Med/peds is the study of internal medicine and pediatrics, and as a hospitalist, Dr. Dunlap helps oversee the general medical care of hospitalized patients at Regional One Health. That means no two days are the same, and her patients run the gamut in terms of conditions and medical needs.
When COVID-19 emerged, she knew her chosen specialty gave her the ideal skills and mindset to help this unique new group of patients.
As a respiratory illness, COVID-19 is best managed through the type of therapeutic, non-surgical medical care that hospitalists specialize in. Furthermore, hospitalists thrive in a constantly evolving situation, and with COVID-19 being a novel virus, providers must innovate treatments and develop ways to keep themselves and others safe while providing care.

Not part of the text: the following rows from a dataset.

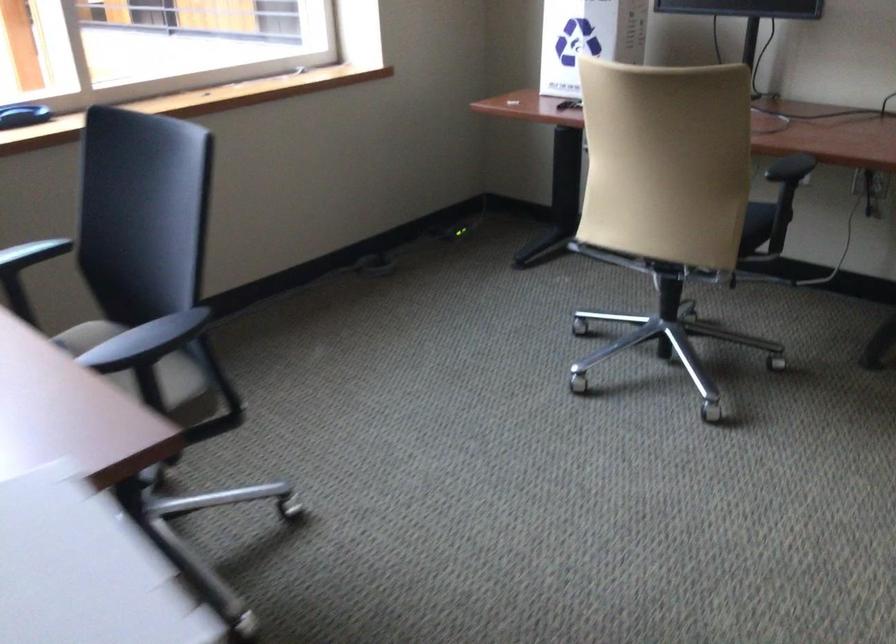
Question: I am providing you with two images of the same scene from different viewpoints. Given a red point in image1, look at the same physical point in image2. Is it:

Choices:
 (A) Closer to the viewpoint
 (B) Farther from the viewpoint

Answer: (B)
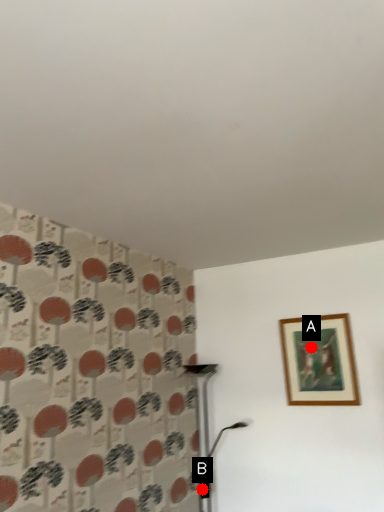
Question: Two points are circled on the image, labeled by A and B beside each circle. Which of the following is the farthest from the observer?

Choices:
 (A) A is further
 (B) B is further

Answer: (B)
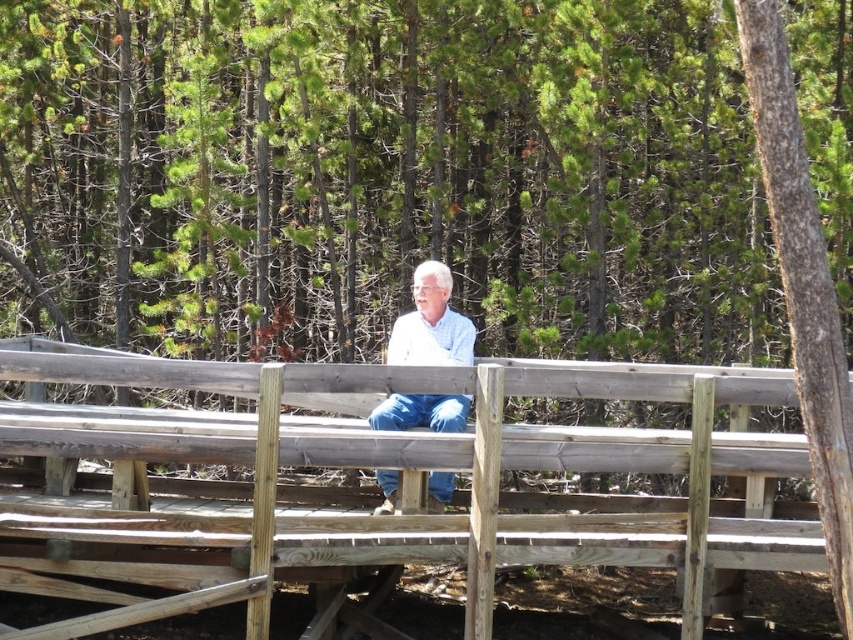
Question: Is weathered wood rail at center to the right of light blue denim jeans at center from the viewer's perspective?

Choices:
 (A) no
 (B) yes

Answer: (B)

Question: Which point is farther to the camera?

Choices:
 (A) (401, 323)
 (B) (253, 467)

Answer: (A)

Question: Does weathered wood rail at center appear on the right side of light blue denim jeans at center?

Choices:
 (A) no
 (B) yes

Answer: (B)

Question: Among these points, which one is nearest to the camera?

Choices:
 (A) (714, 548)
 (B) (442, 262)

Answer: (A)

Question: In this image, where is weathered wood rail at center located relative to light blue denim jeans at center?

Choices:
 (A) left
 (B) right

Answer: (B)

“There is a lot of unknown with this disease, but going into medicine, we all enjoy learning – and every day has been a learning opportunity,” Dr. Dunlap said.
All of that made one thing clear to Dr. Dunlap: No matter how challenging the situation became, she needed to be there to help.
“As internal medicine specialists, this is our time to step up,” she said. “That lit the fire in me – we are the physicians that can take care of these patients and see them through critical illness and recovery. I felt it was our duty to help these patients in such a scary time.”
It has been incredibly rewarding.
First and foremost, Dr. Dunlap said, Regional One Health’s COVID-19 unit has provided good outcomes for patients. “At the end of the day, we’ve been able to do a lot of good,” she said. “The more we learn about this illness, the more we’re able to help.”
She has also been inspired by her colleagues.
Dr. Dunlap credited fellow hospitalist Dr. Amber Thacker for setting up a COVID-19 unit that runs seamlessly. She said the doctors, nurses, therapists and other members of the team have created an environment where they feel comfortable bouncing ideas off each other and talking through their experiences – both the uplifting and the challenging.
“While it’s been sad to see how this has affected our nation, I think the medical community’s response and Regional One Health’s response specifically have been really wonderful,” she said. “Everyone has been willing to do their part, and we’ve created a cohesive, supportive team.”
Although Dr. Dunlap looks forward to a return to normal life – enjoying Memphis’s restaurant scene with her husband, catching up on reading and spending time with her two dogs – she also feels ready to answer the call to continue putting fear aside and caring for COVID-19 patients.
“I feel really good about the work we’ve done,” she said, “and I also feel at peace with how things will go forward if we get a second wave. We’ll be very prepared for it, and we’ll be able to go into it with calm minds. We’re ready for it if it hits again.”